Face it, as reporters we are still on the low end of priorities when it comes to video.
Yes, it's now a requirement for us to know how to shoot, capture and edit video stories in a multimedia world. But try arm-wrestling for equipment, and you're going to lose to the real photographers in the newsroom, whose jobs are increasingly dependent on video expertise. And they should.
I'm not one to sweat the small stuff. Online video is still an open adventure, and to be truthful, most web surfers would rather watch "On A Boat" (33.8 million views and counting) than any serious piece of news you're going to produce (200 views and hoping for more).
So I'm using the old camera no one else wants, and I'm okay with it. But it's funny, when I started asking for feedback from people I know and respect, everyone complimented the production values of the new courts vlog.

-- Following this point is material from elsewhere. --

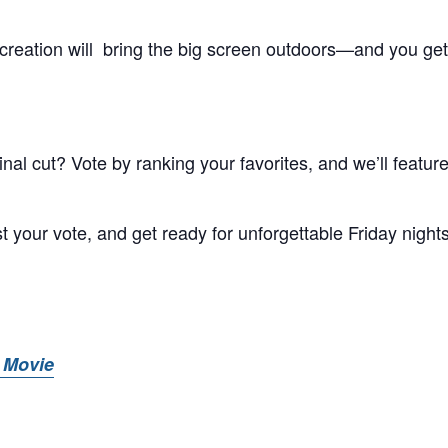
creation will bring the big screen outdoors—and you get
al cut? Vote by ranking your favorites, and we’ll feature
t your vote, and get ready for unforgettable Friday night
 Movie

My main mentor, Stacey Jenkins, who taught us video two years ago, said I've got my lighting right. One of our most prolific videographers, Jaime Oppenheimer, said it was "awesome."
That's the beauty of this DV camera: you have control over the settings, so I can adjust exposure to the low-light situations that sometime plague the courtroom. No matter what the price, try to get one where you can switch to manual in a pinch. Also important is a jack for an external microphone. If you've got those, you can really do some good work.
What is most important for reporters shooting video, is capturing decent audio. And let me just say, the audio on your beat is better than mine. Courtroom acoustics tend to really suck. Even the television guys, who've been doing this for years, complain about courtroom audio.
I'm still working on perfecting the audio, but for the meantime, I've got a wireless mic set on loan from the photo department. It was one they're not using. Scored on that. Another tip, show an interest and work hard, and you'll have friends who will help you out, such as pointing out the good equipment that no one else is using (thank you, Jaime)
I'm still also carrying the $10.99 Nady microphone I bought two years ago. It still works great for interviews. I also pack an Azden shotgun mic I found collecting dust in a closet, which can pick up sound from across the room. My next experiment will be to use both the shotgun and the wireless to collect even better audio from court hearings.
I'm hoping not using this camera forever. We're holding out hope for some more higher resolution video cameras for reporters in the next budget. In the meantime, I'm using what I have. And I'm not complaining.
I'm finding it matters less about being a gear head and more about what you're collecting with the equipment you have. I mean, in the old days, I don't remember ever hearing good reporters complain about what kind of pen they had.
What are you using to shoot video for your stories?